Task instructions »
Can you rewrite the entries below with each "Amazon Ads" replaced by "Amazon Advertising" and everything else left unchanged?

──────── Information ────────

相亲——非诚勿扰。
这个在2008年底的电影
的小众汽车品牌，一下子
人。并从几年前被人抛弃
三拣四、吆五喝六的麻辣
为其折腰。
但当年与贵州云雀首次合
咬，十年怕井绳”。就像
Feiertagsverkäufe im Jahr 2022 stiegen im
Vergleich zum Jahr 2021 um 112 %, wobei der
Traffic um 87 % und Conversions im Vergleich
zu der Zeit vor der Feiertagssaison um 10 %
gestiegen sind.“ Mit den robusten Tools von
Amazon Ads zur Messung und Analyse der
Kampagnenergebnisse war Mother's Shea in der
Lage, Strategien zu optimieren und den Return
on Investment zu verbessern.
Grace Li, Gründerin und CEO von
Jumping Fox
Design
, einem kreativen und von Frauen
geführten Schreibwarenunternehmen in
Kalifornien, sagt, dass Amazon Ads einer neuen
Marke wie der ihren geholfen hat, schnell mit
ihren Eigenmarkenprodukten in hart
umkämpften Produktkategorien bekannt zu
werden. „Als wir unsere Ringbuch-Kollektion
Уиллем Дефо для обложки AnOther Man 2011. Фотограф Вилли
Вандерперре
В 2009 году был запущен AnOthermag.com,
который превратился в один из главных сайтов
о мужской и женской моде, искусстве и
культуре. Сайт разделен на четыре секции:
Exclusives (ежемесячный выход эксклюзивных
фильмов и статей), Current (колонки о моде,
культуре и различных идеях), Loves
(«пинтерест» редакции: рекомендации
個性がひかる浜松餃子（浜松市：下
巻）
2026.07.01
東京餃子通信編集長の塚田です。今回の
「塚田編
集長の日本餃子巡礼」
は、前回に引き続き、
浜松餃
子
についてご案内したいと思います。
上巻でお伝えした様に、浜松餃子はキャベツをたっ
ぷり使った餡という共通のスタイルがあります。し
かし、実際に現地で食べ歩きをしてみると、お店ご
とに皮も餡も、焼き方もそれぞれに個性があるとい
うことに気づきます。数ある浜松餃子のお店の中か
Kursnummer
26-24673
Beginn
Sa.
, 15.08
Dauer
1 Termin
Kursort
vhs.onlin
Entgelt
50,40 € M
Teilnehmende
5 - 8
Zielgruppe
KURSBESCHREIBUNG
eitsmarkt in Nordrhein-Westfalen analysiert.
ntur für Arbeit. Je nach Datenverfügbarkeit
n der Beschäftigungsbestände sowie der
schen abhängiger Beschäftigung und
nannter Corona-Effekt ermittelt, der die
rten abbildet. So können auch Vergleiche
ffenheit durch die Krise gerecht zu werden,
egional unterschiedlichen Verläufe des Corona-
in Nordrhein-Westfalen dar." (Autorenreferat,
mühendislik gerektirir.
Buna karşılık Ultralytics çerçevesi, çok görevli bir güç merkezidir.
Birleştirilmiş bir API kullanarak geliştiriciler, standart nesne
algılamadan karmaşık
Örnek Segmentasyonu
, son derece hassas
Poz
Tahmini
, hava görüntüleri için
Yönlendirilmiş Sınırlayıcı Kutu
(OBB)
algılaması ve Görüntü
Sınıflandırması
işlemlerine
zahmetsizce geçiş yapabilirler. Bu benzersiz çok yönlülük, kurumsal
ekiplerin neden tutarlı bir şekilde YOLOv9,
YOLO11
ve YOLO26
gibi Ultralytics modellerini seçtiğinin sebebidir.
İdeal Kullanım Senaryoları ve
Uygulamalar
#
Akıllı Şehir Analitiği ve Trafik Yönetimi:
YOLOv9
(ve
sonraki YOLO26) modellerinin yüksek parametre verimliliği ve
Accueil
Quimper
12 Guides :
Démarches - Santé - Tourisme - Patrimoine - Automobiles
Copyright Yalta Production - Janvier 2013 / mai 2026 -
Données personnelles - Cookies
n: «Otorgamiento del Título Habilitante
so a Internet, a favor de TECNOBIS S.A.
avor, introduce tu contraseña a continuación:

────────

Response area »
相亲——非诚勿扰。
这个在2008年底的电影
的小众汽车品牌，一下子
人。并从几年前被人抛弃
三拣四、吆五喝六的麻辣
为其折腰。
但当年与贵州云雀首次合
咬，十年怕井绳”。就像
Feiertagsverkäufe im Jahr 2022 stiegen im
Vergleich zum Jahr 2021 um 112 %, wobei der
Traffic um 87 % und Conversions im Vergleich
zu der Zeit vor der Feiertagssaison um 10 %
gestiegen sind.“ Mit den robusten Tools von
Amazon Advertising zur Messung und Analyse der
Kampagnenergebnisse war Mother's Shea in der
Lage, Strategien zu optimieren und den Return
on Investment zu verbessern.
Grace Li, Gründerin und CEO von
Jumping Fox
Design
, einem kreativen und von Frauen
geführten Schreibwarenunternehmen in
Kalifornien, sagt, dass Amazon Advertising einer neuen
Marke wie der ihren geholfen hat, schnell mit
ihren Eigenmarkenprodukten in hart
umkämpften Produktkategorien bekannt zu
werden. „Als wir unsere Ringbuch-Kollektion
Уиллем Дефо для обложки AnOther Man 2011. Фотограф Вилли
Вандерперре
В 2009 году был запущен AnOthermag.com,
который превратился в один из главных сайтов
о мужской и женской моде, искусстве и
культуре. Сайт разделен на четыре секции:
Exclusives (ежемесячный выход эксклюзивных
фильмов и статей), Current (колонки о моде,
культуре и различных идеях), Loves
(«пинтерест» редакции: рекомендации
個性がひかる浜松餃子（浜松市：下
巻）
2026.07.01
東京餃子通信編集長の塚田です。今回の
「塚田編
集長の日本餃子巡礼」
は、前回に引き続き、
浜松餃
子
についてご案内したいと思います。
上巻でお伝えした様に、浜松餃子はキャベツをたっ
ぷり使った餡という共通のスタイルがあります。し
かし、実際に現地で食べ歩きをしてみると、お店ご
とに皮も餡も、焼き方もそれぞれに個性があるとい
うことに気づきます。数ある浜松餃子のお店の中か
Kursnummer
26-24673
Beginn
Sa.
, 15.08
Dauer
1 Termin
Kursort
vhs.onlin
Entgelt
50,40 € M
Teilnehmende
5 - 8
Zielgruppe
KURSBESCHREIBUNG
eitsmarkt in Nordrhein-Westfalen analysiert.
ntur für Arbeit. Je nach Datenverfügbarkeit
n der Beschäftigungsbestände sowie der
schen abhängiger Beschäftigung und
nannter Corona-Effekt ermittelt, der die
rten abbildet. So können auch Vergleiche
ffenheit durch die Krise gerecht zu werden,
egional unterschiedlichen Verläufe des Corona-
in Nordrhein-Westfalen dar." (Autorenreferat,
mühendislik gerektirir.
Buna karşılık Ultralytics çerçevesi, çok görevli bir güç merkezidir.
Birleştirilmiş bir API kullanarak geliştiriciler, standart nesne
algılamadan karmaşık
Örnek Segmentasyonu
, son derece hassas
Poz
Tahmini
, hava görüntüleri için
Yönlendirilmiş Sınırlayıcı Kutu
(OBB)
algılaması ve Görüntü
Sınıflandırması
işlemlerine
zahmetsizce geçiş yapabilirler. Bu benzersiz çok yönlülük, kurumsal
ekiplerin neden tutarlı bir şekilde YOLOv9,
YOLO11
ve YOLO26
gibi Ultralytics modellerini seçtiğinin sebebidir.
İdeal Kullanım Senaryoları ve
Uygulamalar
#
Akıllı Şehir Analitiği ve Trafik Yönetimi:
YOLOv9
(ve
sonraki YOLO26) modellerinin yüksek parametre verimliliği ve
Accueil
Quimper
12 Guides :
Démarches - Santé - Tourisme - Patrimoine - Automobiles
Copyright Yalta Production - Janvier 2013 / mai 2026 -
Données personnelles - Cookies
n: «Otorgamiento del Título Habilitante
so a Internet, a favor de TECNOBIS S.A.
avor, introduce tu contraseña a continuación:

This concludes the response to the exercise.